2. The biosensor substrate of claim 1 wherein the binding is a covalent bond.

3. The biosensor substrate of claim 2 wherein the low molecular compound is a compound represented by the following formula:

X-L(Y)_n

wherein X represents a functional group that can bind to an inorganic oxide and is selected from the group consisting of —Si(OCH₃)₃, —Si(OC₂H)₃, Si(OC₃H₇)₃, and —Si(OC₄H₉)₃; Y represents a functional group that binds to a hydrophilic polymer and is selected from the group consisting of —OH, —SH, —COOH, —NH₂, —NR¹R²(wherein R¹and R²each independently represent a hydrogen atom or a lower alkyl group), —CHO, a glycidoxy group, a methacryloxy group, a mercapto group, a vinyl group, and an epoxy group; when n is not 1, Y's may be the same or different; L represents a single bond or a group selected from the group consisting of an alkylene group, a phenylene group, —NH—, —CO—NH—, —O—, —S—, polyethylene oxide, polypropylene oxide, fatty acid ester, and a combination thereof, and may include —OH, —SH, —COOH, —NH₂, —NR¹R²(wherein R¹and R²each independently represent a hydrogen atom or a lower alkyl group), or —CHO in the molecule; and n represents an integer of 1 to 5.

4. The biosensor substrate of claim 1 wherein the inorganic oxide is selected from the group consisting of silicon oxide, titanium oxide, zirconium oxide, and a mixture thereof.

5. The biosensor substrate of claim 1 wherein the inorganic oxide film has a thickness of 0.1 to 500 nm.

6. The biosensor substrate of claim 1 wherein the inorganic oxide film is formed on a layer of gold, silver, or platinum.

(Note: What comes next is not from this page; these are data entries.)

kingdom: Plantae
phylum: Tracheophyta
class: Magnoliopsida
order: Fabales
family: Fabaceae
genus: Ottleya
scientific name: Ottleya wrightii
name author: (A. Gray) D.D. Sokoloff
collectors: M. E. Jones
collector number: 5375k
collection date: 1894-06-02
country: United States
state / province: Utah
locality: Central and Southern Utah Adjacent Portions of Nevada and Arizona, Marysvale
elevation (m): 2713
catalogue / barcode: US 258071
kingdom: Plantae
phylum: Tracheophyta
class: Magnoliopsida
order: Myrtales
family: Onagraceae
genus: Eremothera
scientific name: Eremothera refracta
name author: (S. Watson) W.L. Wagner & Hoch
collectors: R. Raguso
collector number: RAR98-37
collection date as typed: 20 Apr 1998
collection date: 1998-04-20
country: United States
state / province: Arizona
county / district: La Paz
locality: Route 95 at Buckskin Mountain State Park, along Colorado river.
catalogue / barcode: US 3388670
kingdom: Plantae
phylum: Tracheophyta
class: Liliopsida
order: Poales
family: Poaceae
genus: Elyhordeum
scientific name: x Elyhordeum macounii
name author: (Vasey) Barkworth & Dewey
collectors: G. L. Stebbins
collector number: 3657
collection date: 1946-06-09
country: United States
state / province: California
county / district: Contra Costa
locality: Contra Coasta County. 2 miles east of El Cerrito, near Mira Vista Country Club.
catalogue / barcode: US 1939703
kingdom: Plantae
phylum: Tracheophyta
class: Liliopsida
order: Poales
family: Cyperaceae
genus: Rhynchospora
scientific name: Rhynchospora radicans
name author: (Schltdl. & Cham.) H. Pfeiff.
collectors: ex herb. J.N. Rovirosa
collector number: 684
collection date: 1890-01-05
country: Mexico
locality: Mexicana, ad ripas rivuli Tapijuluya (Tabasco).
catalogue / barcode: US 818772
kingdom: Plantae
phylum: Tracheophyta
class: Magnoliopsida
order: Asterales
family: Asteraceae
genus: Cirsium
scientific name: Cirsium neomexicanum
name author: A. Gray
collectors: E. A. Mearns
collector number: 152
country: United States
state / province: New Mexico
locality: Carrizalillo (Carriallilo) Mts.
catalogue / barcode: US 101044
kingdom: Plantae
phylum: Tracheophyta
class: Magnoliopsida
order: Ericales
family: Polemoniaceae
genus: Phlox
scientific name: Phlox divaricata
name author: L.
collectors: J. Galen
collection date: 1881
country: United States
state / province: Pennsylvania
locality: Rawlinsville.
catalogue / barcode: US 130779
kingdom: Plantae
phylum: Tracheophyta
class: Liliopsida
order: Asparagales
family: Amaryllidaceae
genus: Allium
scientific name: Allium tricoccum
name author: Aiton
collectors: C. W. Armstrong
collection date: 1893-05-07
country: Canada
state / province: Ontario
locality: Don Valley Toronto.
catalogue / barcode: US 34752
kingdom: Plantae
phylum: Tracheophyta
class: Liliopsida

7. The biosensor substrate of claim 1 wherein the physiologically active substance-immobilizing group is selected from the group consisting of —OH, —SH, —COOH, —NR¹R²(wherein R¹and R²each independently represent a hydrogen atom or a lower alkyl group), —CHO, —NR³NR¹R²(wherein R¹, 12, ad R³each independently represent a hydrogen atom or a lower alkyl group)—NCO, —NCS, an epoxy group, a vinyl group, a biotinyl group, biotin-binding protein, digoxigenin, and an anti-digoxigenin antibody.

8. A biosensor which comprises the biosensor substrate of claim 1.